McAuliffe doubled down on the sentiment in subsequent interviews, and his poll numbers started to slide. Shortly after, Daily Wire broke a story out of Loudoun County, Virginia, setting the record straight about a viral video of law enforcement officers dragging a parent from a school board meeting. Activists used the video as fodder to support Attorney General Merrick Garland’s decision to direct the FBI and U.S. Attorneys’ offices to meet with local schools boards to assess terrorist threats.

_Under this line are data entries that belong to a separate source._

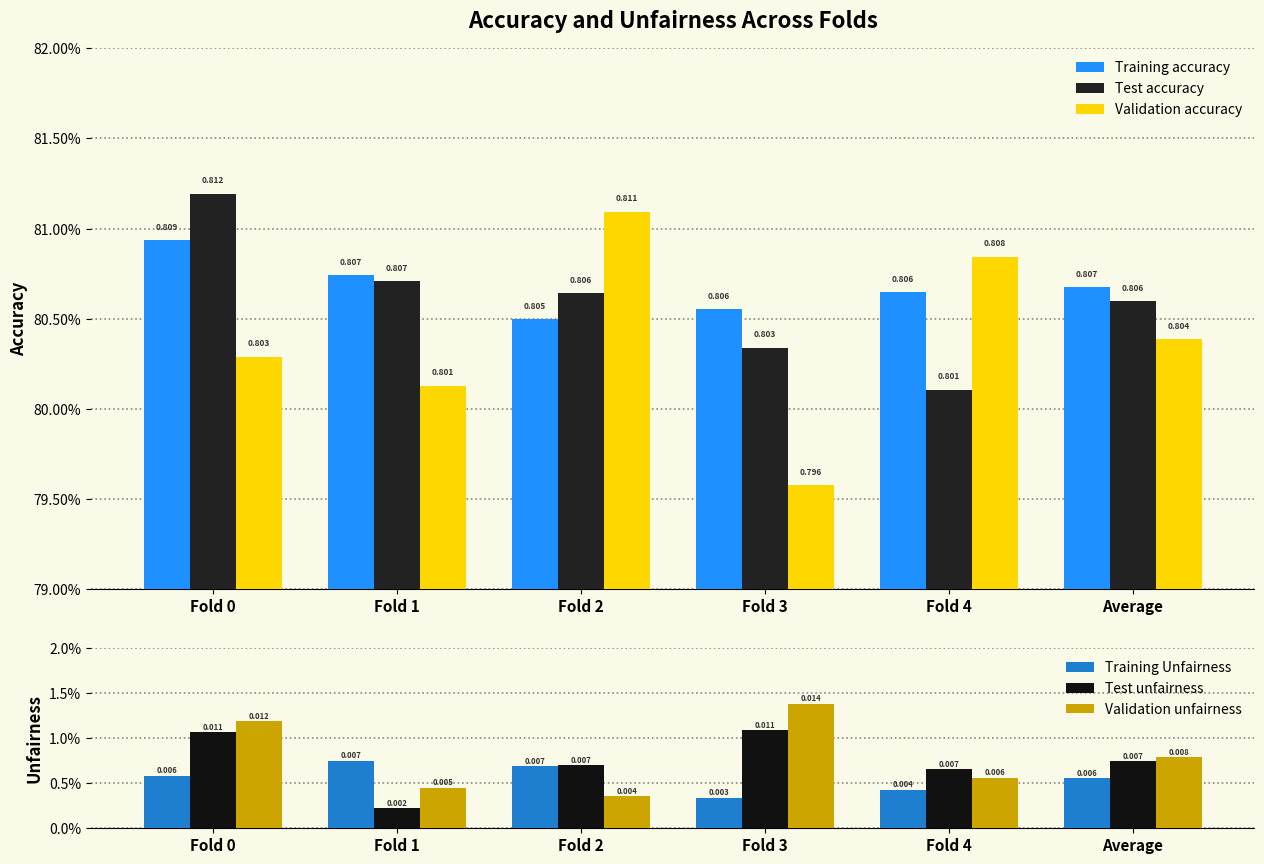

How many categories are shown in the chart?

6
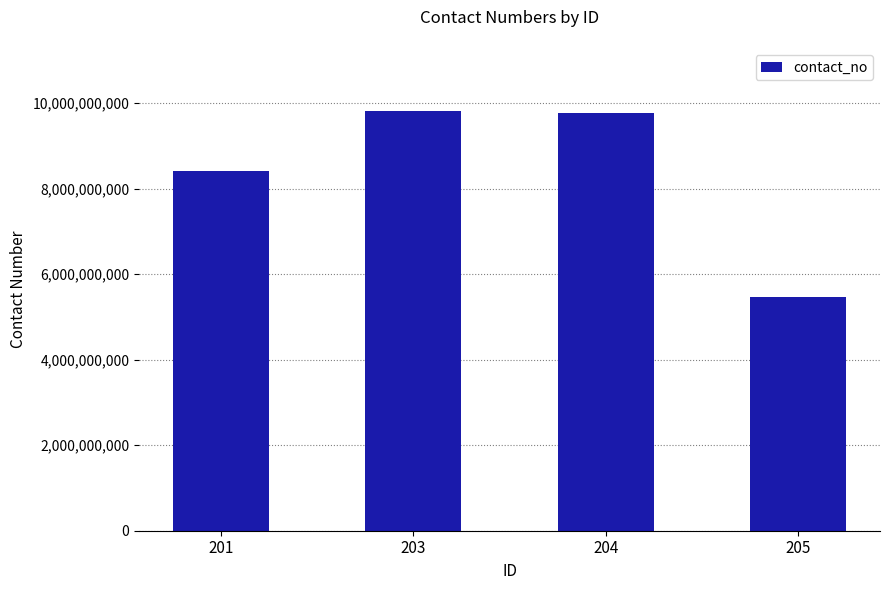

Reading right to left, what are all the values shown in this chart?

5477812568	9769504786	9819576818	8422082989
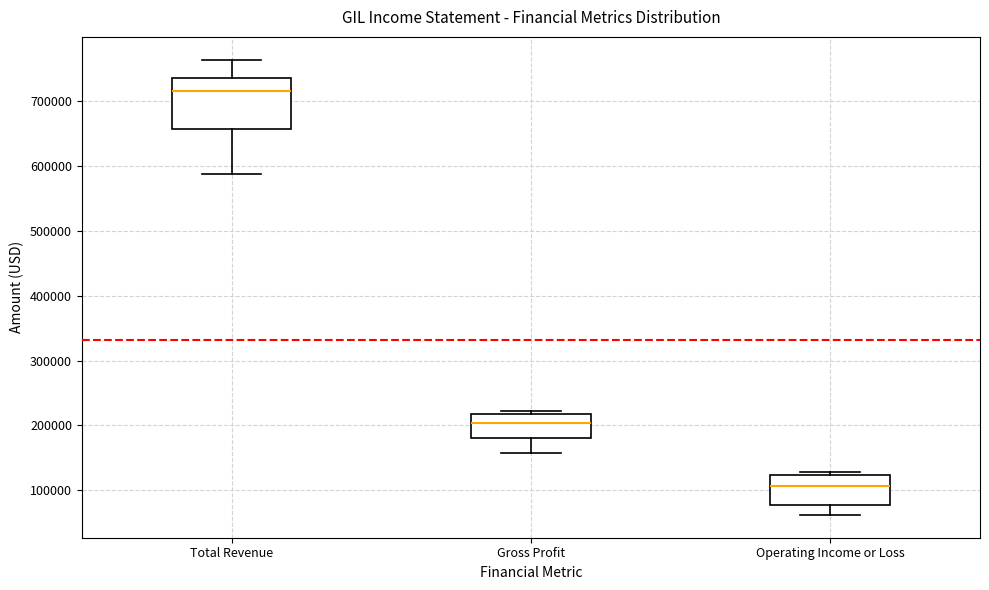

Where does the median line of the box for Operating Income or Loss sit on the y-axis? The values are not printed on the chart, so give them approximately, as read against the axis.

110000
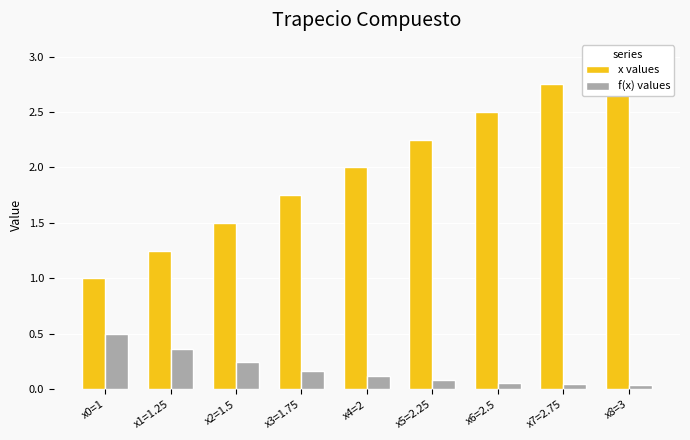

Which label corresponds to the largest value in the chart?

x8=3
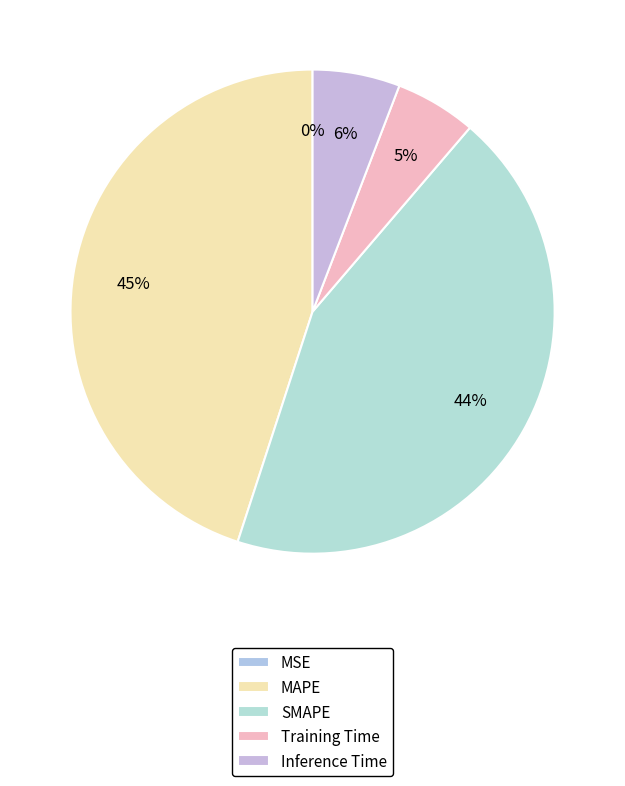

How many slices are in this pie chart?

5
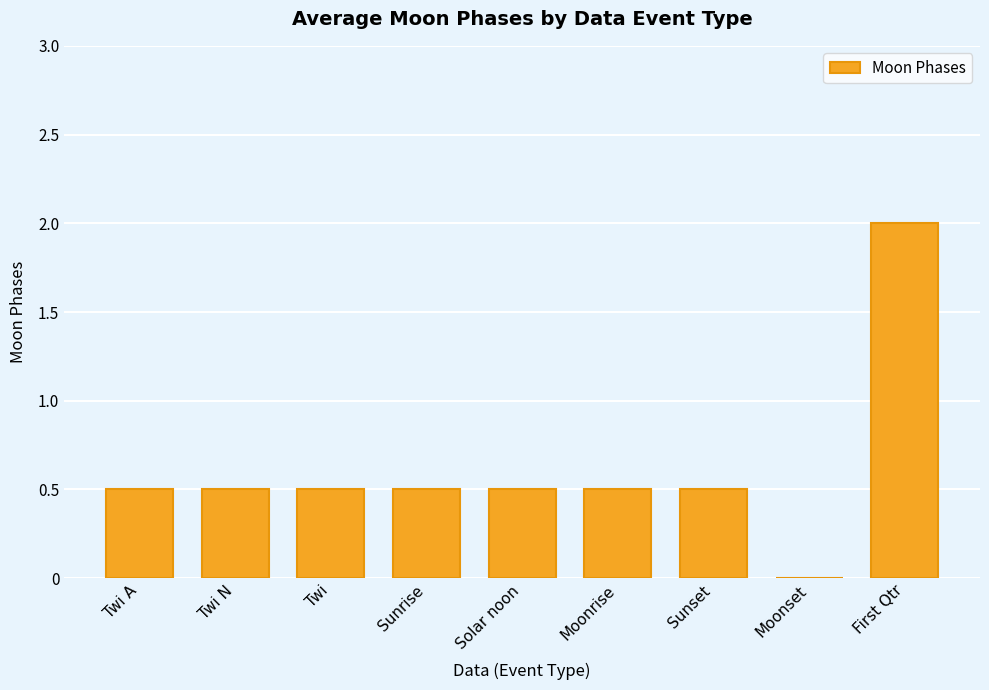

What is the sum of all values?

5.5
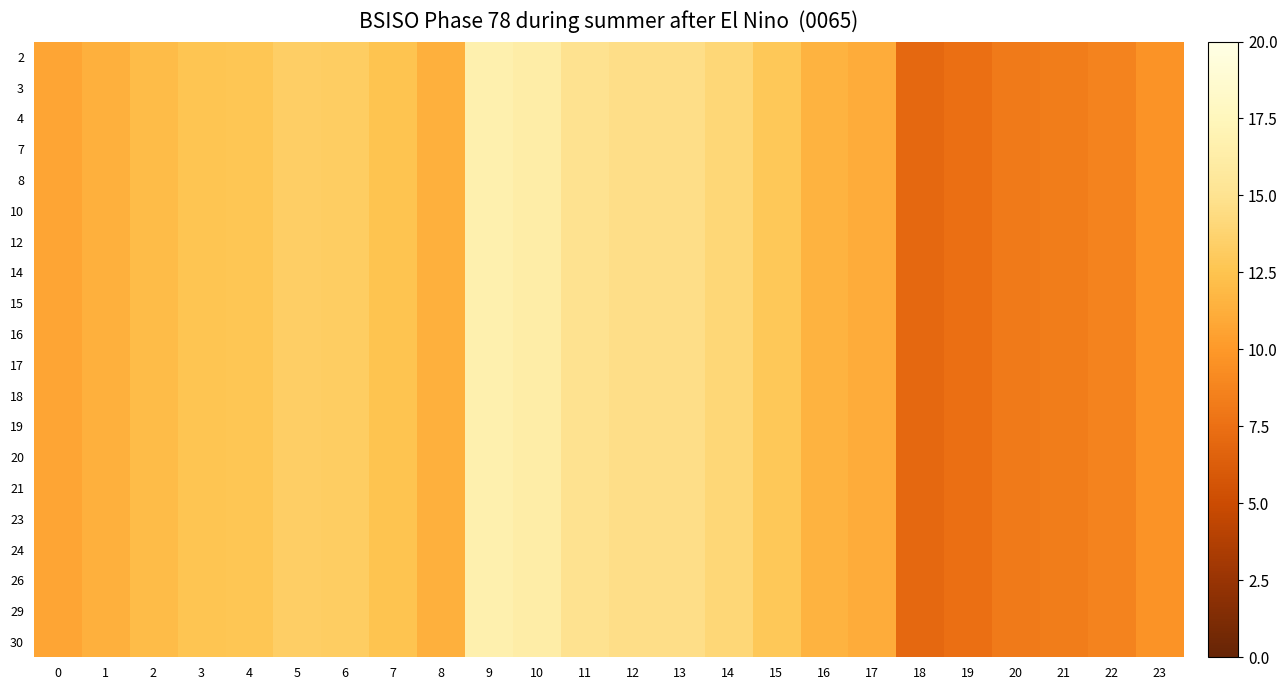

What is the smallest value displayed?

7.0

As longtime readers know, my wife homeschooled our children for several years before we sent them to private Christian schools. This reflected an informed judgment based on direct experience. Most people (obviously including Terry McAuliffe) do not realize that it is the best educated and most conscientious parents who are offended by the arrogant claims of “expertise” made by public-school officials. Anyone who researches the subject will discover that, on average, as a group, education majors have the lowest SAT scores of any college graduates. If you have a degree in business management or engineering or whatever, you are certainly competent to judge the quality of curriculum and pedagogy in your child’s classroom and, as research about homeschooling shows, good parents are at least as capable of educating a child as most government-certified teachers. That’s from a strictly academic perspective; from a moral perspective, no credential can qualify any “expert” to tell a parent what their child’s beliefs should be.

Transgenderism is immoral because it is dishonest — a deception, an attempt to substitute make-believe for biological reality. One can speculate about the psychological causes of a desire to “be” (or rather, pretend to be) the opposite sex, but in practice, transgenderism is a sort of fraud, perpetrated for selfish reasons. In a free country, adults may do as they please in private matters, but the transgender cult seeks to force the public to cooperate with this deception; when taxpayer-supported public schools joined this effort, bad results could easily be foreseen.

In Loudon County, Virginia, where many parents were already up in arms about the teaching of Marxist “critical race theory,” school officials attempted to cover-up an incident in which a 14-year-old girl was raped in a school restroom by a transgender student — “a boy in a skirt,” to quote the victim’s father. A new $1 million TV ad campaign in Virginia references this increasingly notorious case:

 

We don’t know how the election will turn out in Virginia. There is abundant evidence that McAuliffe is losing, and that Youngkin is poised for an upset victory that will have nationwide impact, but it will be up to voters in Virginia to do the right thing. Pray for them.